Start of RECORDS TO USE

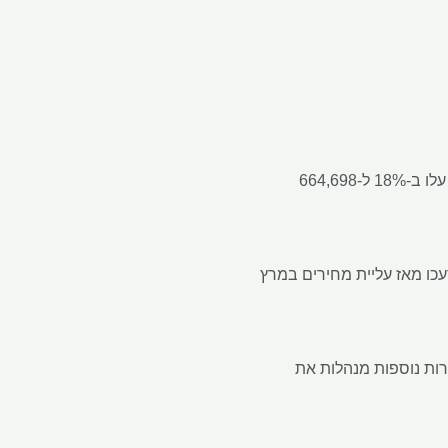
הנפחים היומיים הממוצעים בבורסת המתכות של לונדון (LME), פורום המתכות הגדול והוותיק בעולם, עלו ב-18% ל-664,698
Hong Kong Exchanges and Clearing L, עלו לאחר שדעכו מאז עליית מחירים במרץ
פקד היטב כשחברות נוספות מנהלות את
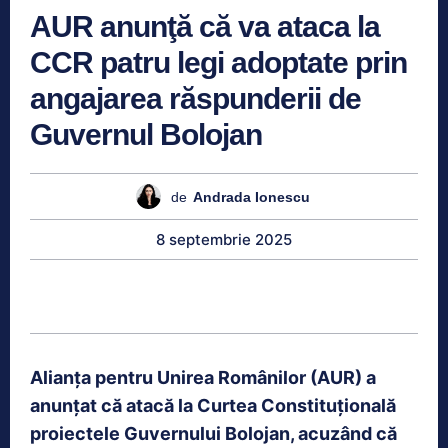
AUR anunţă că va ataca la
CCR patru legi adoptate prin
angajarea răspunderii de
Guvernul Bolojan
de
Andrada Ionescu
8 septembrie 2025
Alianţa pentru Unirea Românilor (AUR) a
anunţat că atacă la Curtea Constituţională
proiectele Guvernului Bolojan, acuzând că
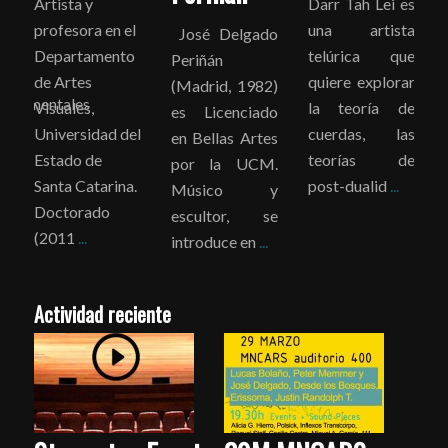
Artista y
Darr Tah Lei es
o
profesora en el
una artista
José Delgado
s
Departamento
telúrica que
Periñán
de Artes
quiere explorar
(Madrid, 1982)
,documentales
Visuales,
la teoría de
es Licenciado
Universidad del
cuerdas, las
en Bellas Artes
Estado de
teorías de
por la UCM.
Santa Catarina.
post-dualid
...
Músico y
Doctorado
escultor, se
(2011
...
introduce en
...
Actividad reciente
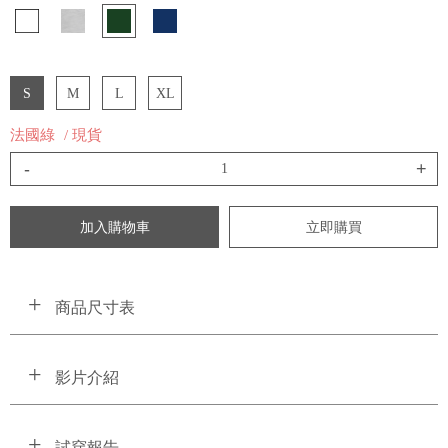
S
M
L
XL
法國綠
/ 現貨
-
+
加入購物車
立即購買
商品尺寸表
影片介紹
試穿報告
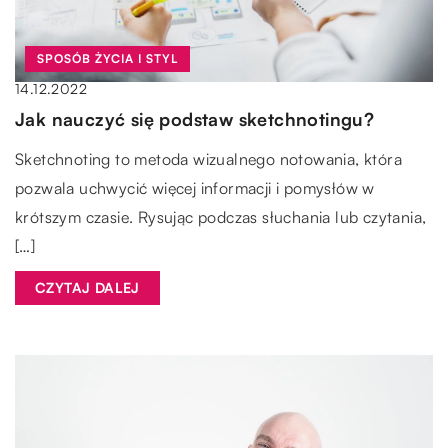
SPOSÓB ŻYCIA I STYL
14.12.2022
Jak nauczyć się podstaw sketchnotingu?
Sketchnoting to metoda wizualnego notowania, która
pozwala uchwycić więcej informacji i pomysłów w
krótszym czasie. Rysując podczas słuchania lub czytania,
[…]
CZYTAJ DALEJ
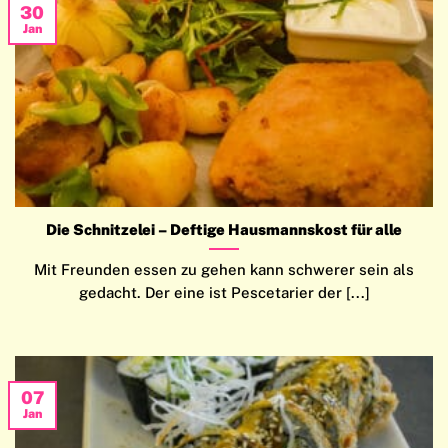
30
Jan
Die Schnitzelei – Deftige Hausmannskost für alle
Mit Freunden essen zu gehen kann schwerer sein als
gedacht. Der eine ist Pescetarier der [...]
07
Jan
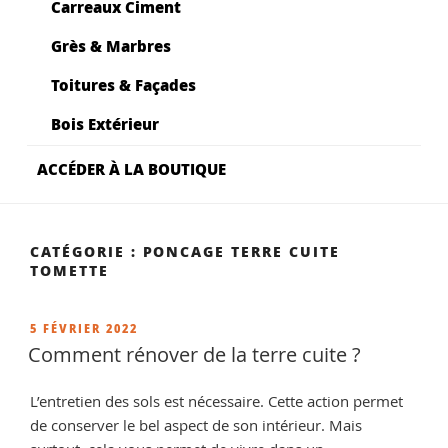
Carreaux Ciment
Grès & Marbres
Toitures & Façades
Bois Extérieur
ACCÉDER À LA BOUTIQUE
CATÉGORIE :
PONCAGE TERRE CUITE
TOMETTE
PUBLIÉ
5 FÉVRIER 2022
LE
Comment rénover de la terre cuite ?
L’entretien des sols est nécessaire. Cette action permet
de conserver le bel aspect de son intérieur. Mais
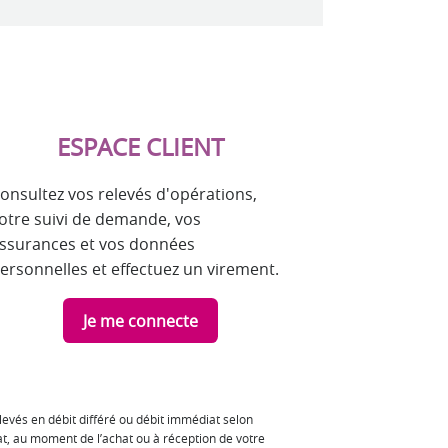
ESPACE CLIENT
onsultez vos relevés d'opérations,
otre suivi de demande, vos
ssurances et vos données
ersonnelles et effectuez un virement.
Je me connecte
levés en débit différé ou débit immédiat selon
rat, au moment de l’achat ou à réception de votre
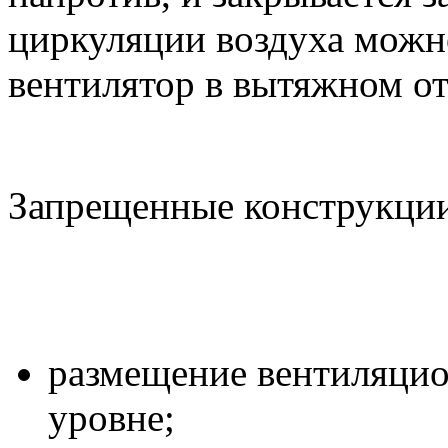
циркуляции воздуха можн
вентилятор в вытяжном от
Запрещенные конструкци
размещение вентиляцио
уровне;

End of RECORDS TO USE

◆ TASK OBJECTIVE
No pictures go in the copy. Retype exactly the lines from the one with "ESPACE CLIENT" through the last line of the entries above, both included, and nothing more.

◆ YOUR SOLUTION
ESPACE CLIENT
onsultez vos relevés d'opérations,
otre suivi de demande, vos
ssurances et vos données
ersonnelles et effectuez un virement.
Je me connecte
levés en débit différé ou débit immédiat selon
rat, au moment de l’achat ou à réception de votre
циркуляции воздуха можн
вентилятор в вытяжном от
Запрещенные конструкци
размещение вентиляцио
уровне;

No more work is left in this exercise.